This textile label produced for Graham Co., Manchester, uses a popular Ravi Varma illustration of Ganga's flight from King Shantanu.
In the story narrated in the Hindu epic, Mahabharata, the Vasus (attendant deities of Indra or Vishnu) were cursed by the sage Vashishta to be born as mortals for stealing his cow. Upon their request, Ganga agrees to be their mother and help relieve their curse and reincarnates on earth. Another story of the curse of Brahma upon the king Mahabhisha and Ganga also froms the backstory as to how in this time she becomes the wife of King Santanu. However, as a condition of her marriage, Ganga insists that the king never question her or her actions, stipulating that she would leave him if he did. Therefore, even as seven of the Vasus were born as their children and Ganga drowned them all one after the other in her own waters, freeing them from their punishment, the king made no opposition. When it appeared she would do the same with their eighth child, Shantanu decided to finally confront his wife, who therefore left him. This eighth son remained alive, and was to become known in his mortal incarnation as Bhishma (Devavrata), one of the most righteous, talented and respected characters of the Mahabharata
Textile trade labels, also referred to as ‘tickets’ and ‘tikas’ remain a less popularly known, though entirely fascinating, by-product of Indo-British trade and cultural history in the eighteenth and nineteenth centuries.
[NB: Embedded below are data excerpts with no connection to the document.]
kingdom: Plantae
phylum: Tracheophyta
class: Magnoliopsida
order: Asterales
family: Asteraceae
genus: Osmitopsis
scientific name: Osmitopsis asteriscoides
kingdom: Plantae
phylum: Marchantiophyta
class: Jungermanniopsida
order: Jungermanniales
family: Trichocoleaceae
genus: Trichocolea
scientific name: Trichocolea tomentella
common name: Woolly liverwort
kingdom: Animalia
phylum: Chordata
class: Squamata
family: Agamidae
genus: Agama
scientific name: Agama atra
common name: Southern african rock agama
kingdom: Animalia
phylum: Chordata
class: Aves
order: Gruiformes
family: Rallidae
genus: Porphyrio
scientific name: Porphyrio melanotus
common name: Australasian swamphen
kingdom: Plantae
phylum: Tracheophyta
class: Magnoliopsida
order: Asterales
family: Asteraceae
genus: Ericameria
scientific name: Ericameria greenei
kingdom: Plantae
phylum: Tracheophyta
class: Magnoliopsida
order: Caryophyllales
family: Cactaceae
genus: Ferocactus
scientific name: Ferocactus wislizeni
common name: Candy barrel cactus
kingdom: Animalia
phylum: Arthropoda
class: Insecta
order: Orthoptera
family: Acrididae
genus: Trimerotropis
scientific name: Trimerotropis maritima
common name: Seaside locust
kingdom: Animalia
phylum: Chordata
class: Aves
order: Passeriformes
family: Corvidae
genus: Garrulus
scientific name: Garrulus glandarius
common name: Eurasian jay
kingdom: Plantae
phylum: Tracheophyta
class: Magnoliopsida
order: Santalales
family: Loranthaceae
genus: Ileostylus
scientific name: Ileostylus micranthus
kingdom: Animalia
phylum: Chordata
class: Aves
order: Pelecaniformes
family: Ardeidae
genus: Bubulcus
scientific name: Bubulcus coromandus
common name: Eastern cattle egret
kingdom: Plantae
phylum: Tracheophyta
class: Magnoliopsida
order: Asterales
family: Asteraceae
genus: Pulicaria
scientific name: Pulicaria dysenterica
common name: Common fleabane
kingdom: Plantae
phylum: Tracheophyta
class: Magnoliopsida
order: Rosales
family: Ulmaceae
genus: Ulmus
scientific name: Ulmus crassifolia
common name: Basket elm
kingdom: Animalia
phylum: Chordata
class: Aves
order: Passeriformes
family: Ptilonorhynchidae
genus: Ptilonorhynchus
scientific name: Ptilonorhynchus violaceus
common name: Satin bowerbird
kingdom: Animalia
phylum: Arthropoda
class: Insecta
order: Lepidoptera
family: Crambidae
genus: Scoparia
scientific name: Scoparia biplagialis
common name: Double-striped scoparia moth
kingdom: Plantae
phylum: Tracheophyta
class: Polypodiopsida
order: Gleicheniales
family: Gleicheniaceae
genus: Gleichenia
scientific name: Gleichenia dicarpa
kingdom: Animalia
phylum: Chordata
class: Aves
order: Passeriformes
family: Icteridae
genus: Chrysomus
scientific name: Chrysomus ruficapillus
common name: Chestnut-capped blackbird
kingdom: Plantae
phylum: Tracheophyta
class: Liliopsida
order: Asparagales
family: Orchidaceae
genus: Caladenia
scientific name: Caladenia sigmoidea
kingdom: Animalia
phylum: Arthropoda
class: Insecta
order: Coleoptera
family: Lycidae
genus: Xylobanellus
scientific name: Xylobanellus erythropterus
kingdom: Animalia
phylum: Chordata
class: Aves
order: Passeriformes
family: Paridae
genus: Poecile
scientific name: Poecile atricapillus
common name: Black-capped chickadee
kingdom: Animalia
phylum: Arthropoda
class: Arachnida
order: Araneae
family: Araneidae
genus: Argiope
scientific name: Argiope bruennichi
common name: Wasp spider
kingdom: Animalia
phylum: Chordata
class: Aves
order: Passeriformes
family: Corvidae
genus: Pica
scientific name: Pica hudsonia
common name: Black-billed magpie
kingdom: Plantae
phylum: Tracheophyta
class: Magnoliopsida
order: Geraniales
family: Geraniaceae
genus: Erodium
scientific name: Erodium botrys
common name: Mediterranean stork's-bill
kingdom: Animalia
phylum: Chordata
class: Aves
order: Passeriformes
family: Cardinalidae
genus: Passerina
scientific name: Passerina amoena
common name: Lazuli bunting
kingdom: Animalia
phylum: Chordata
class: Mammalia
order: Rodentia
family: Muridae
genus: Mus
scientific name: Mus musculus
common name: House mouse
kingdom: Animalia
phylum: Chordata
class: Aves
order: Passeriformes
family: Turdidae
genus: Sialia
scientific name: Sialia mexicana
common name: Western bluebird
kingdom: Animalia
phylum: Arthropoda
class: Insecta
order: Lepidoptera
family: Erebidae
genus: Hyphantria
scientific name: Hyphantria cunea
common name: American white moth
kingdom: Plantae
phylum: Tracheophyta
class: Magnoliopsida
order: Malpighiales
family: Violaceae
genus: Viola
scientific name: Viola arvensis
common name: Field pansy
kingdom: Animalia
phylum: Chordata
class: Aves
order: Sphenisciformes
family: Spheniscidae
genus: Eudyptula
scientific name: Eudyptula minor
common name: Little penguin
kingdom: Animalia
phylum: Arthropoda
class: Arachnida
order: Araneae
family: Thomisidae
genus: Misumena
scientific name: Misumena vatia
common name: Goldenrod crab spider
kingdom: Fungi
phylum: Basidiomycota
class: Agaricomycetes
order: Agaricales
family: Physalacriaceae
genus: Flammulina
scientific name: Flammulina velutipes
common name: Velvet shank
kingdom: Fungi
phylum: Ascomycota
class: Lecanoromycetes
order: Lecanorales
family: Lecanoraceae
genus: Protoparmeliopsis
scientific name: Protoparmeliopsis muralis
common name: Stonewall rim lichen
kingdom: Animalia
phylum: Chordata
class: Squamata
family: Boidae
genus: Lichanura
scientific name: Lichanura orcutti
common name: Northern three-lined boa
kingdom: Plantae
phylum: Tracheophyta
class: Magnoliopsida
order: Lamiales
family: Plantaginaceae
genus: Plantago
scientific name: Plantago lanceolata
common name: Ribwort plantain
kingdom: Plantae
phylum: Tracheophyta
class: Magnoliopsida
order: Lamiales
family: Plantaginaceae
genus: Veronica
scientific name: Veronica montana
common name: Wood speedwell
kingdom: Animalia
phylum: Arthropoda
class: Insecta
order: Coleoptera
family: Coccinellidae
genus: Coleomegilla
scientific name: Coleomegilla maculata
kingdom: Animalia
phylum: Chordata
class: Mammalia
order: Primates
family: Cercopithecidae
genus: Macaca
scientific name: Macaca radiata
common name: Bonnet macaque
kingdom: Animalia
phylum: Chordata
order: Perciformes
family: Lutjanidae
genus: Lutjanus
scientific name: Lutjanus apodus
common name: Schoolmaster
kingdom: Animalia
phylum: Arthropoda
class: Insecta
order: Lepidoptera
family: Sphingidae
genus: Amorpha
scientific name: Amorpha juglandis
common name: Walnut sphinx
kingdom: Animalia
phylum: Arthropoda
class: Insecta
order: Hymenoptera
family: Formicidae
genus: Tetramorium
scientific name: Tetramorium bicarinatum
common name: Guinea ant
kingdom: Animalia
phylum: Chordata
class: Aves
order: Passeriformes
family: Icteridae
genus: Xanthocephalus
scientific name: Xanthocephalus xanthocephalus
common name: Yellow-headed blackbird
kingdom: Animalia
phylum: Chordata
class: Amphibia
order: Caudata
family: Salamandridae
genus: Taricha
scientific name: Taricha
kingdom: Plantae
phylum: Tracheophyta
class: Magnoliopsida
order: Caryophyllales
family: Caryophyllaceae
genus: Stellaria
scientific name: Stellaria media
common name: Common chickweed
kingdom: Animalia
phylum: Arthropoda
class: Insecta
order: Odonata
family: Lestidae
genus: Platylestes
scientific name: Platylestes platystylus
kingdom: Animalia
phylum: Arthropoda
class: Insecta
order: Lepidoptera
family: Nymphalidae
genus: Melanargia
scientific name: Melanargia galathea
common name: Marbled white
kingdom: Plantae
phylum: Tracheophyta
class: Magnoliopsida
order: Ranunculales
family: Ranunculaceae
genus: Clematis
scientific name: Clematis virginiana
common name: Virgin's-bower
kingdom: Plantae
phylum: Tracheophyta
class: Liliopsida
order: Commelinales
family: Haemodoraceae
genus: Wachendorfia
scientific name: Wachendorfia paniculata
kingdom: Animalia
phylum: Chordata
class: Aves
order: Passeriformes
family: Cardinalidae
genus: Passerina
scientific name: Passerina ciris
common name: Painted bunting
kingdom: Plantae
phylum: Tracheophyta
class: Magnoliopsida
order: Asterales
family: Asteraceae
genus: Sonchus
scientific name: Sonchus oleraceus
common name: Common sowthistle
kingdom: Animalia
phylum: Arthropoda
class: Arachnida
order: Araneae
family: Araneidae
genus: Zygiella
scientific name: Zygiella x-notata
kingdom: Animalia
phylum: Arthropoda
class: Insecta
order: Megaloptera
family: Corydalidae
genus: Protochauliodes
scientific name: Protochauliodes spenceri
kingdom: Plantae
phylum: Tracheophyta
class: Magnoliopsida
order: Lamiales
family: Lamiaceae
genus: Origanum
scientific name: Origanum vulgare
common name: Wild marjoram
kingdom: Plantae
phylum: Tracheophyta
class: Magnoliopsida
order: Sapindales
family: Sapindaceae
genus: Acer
These trade labels formed an integral part of the publicity campaigns of both British and Indian mills of the period, and featured imagery that ranged from the mythological to the political. Customarily rectangular in format and marked by borders that usually carried the names of the mills or their agents, they were directly attached to cloth or pasted on the bales of cotton cloth being shipped. Every bale of yarn and cloth coming into India from England carried these labels or trademarks; and soon indigenous mills began to employ the same method of marketing their wares.